Les vacances de Rémi s’étiolent sans qu’il en fasse un usage bien précis. Quelques jours passent. Il a du mal à relaxer. Habitué à travailler dur, la simple contemplation des heures lui apparaît du gaspillage. Après le violent orage qui assomma la nuit, qui inonda même certains boulevards de la ville, les jours ont retrouvé des températures plus confortables. Il fait toujours chaud, mais l’humidité n’est plus là à rôder et à engluer les visages. La ville n’en continue pas moins de cogner des clous ; les heures de lunch s’allongent, les soirées s’éternisent, les festivals pleuvent. Rémi reste chez lui. Victor est parti à un congrès de notaires, en Pennsylvanie. Ils ont fait « comme si », comme toujours. Il a écrit à Rui : « Les “si” et les “toujours” me blessent. »
La sœur d’Irène est revenue. Les deux femmes passent leur temps à la piscine, en compagnie d’amis. On rit beaucoup de l’autre côté de la haie, et on boit. Émile est souvent sur son toit ; Rémi l’a aperçu engager la conversation avec Irène. Elle a bien tenté d’attirer Rémi à ses fêtes, mais il a décliné. Son humeur s’est noircie.
Il passe de nombreuses heures à voyager sur Internet, à attirer des hommes à son écran. Des corps, des corps et des corps, gratuits, sans vergogne et totalement inoffensifs, à la portée de quelques clics. De beaux yeux, de jeunes cons, de vieux roublards, de tendres sourires, un rêve, des mal-aimés par centaines qui cherchent l’éternité en autant de clics, clics, clics. Rémi aime leur compagnie, une confrérie avant la lettre. Il aime et il déteste puisqu’il ne peut retenir de ces échanges que d’évasives adresses électroniques, que de faibles promesses de se rencontrer en vrai si, par le plus pur des hasards, on en viendrait à se promener dans le coin.

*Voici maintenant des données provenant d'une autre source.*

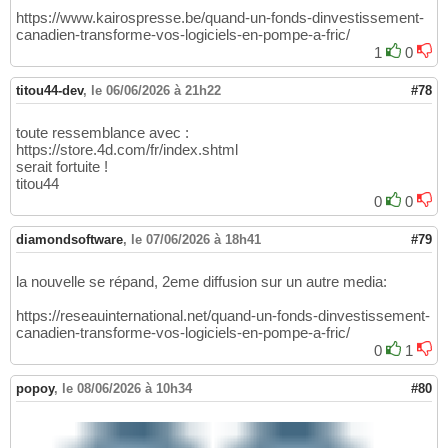
https://www.kairospresse.be/quand-un-fonds-dinvestissement-
canadien-transforme-vos-logiciels-en-pompe-a-fric/
1
0
titou44-dev
,
le 06/06/2026 à 21h22
#78
toute ressemblance avec :
https://store.4d.com/fr/index.shtml
serait fortuite !
titou44
0
0
diamondsoftware
,
le 07/06/2026 à 18h41
#79
la nouvelle se répand, 2eme diffusion sur un autre media:
https://reseauinternational.net/quand-un-fonds-dinvestissement-
canadien-transforme-vos-logiciels-en-pompe-a-fric/
0
1
popoy
,
le 08/06/2026 à 10h34
#80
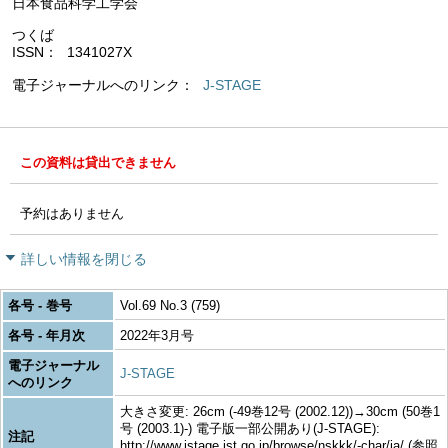
日本食品科学工学会
つくば
ISSN
1341027X
電子ジャーナルへのリンク
J-STAGE
この資料は貸出できません
予約はありません
詳しい情報を閉じる
各号 - 巻号
Vol.69 No.3 (759)
各号 - 年月次
2022年3月号
電子ジャーナル
J-STAGE
へのリンク
大きさ変更: 26cm (-49巻12号 (2002.12))→30cm (50巻1
号 (2003.1)-) 電子版一部公開あり(J-STAGE):
注記
http://www.jstage.jst.go.jp/browse/nskkk/-char/ja/ (参照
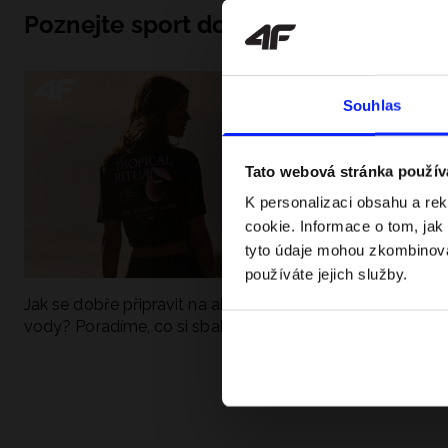
Poznejte sport do hloubky
Souhlas
Tato webová stránka použív
K personalizaci obsahu a re
cookie. Informace o tom, jak
tyto údaje mohou zkombinovat
používáte jejich služby.
Jak se dobře připravit na aktivní den u
UFC - Co to je a
vody? Poradíme, co si sbalit
kategorie? Komp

Il a souvent mal aux yeux, avale en série des verres d’eau, fait quelques longueurs dans la piscine, retourne devant l’écran, jette les heures à la poubelle comme une mauvaise écriture. Gaspillage, se dit-il. Il va loin. Il explore. On lui demande de montrer ses fesses, de se lécher les aisselles, de s’insérer le doigt dans l’anus. Il fait. Cela l’excite. Gaspillage d’enfants riches. On s’étonne de voir ici un si beau garçon. Il se contente de sourire, car il ne veut pas répondre, il n’a pas le goût des réponses. Et puis, des légions de beaux garçons viennent ici ; il doit bien y avoir une raison. Son impuissance à trouver le bonheur rôde ; il est conscient de sa présence. Il faut donc aller plus loin, s’épuiser, s’enorgueillir de voyages et d’aventure. Un chien qui court après sa queue. Les vérités et les mensonges se battent en duel et le sang versé se révèle une puissante drogue d’amour. Il retourne faire des longueurs. Il s’épuise et s’endort. Quand on tue le temps, il se venge ?
Rémi s’évade aussi dans des bars à la mode. Stéphane ne lui a pas laissé de numéro de téléphone. Il le cherche dans les saunas. Il en a ras le bol, demeure coi, assis sur sa chaise longue. Il s’ennuie. S’il respire, ce n’est pour personne, s’il aime, ce n’est que pour lui-même, s’il jouit, ce n’est que pour mieux s’endormir.
Il n’était pas comme ça, avant, l’auparavant de sa jeunesse. Il s’ennuie de Stéphane, aimerait revoir Luc, souhaite un miracle, des dents sur ses lèvres, ses lèvres sur des yeux.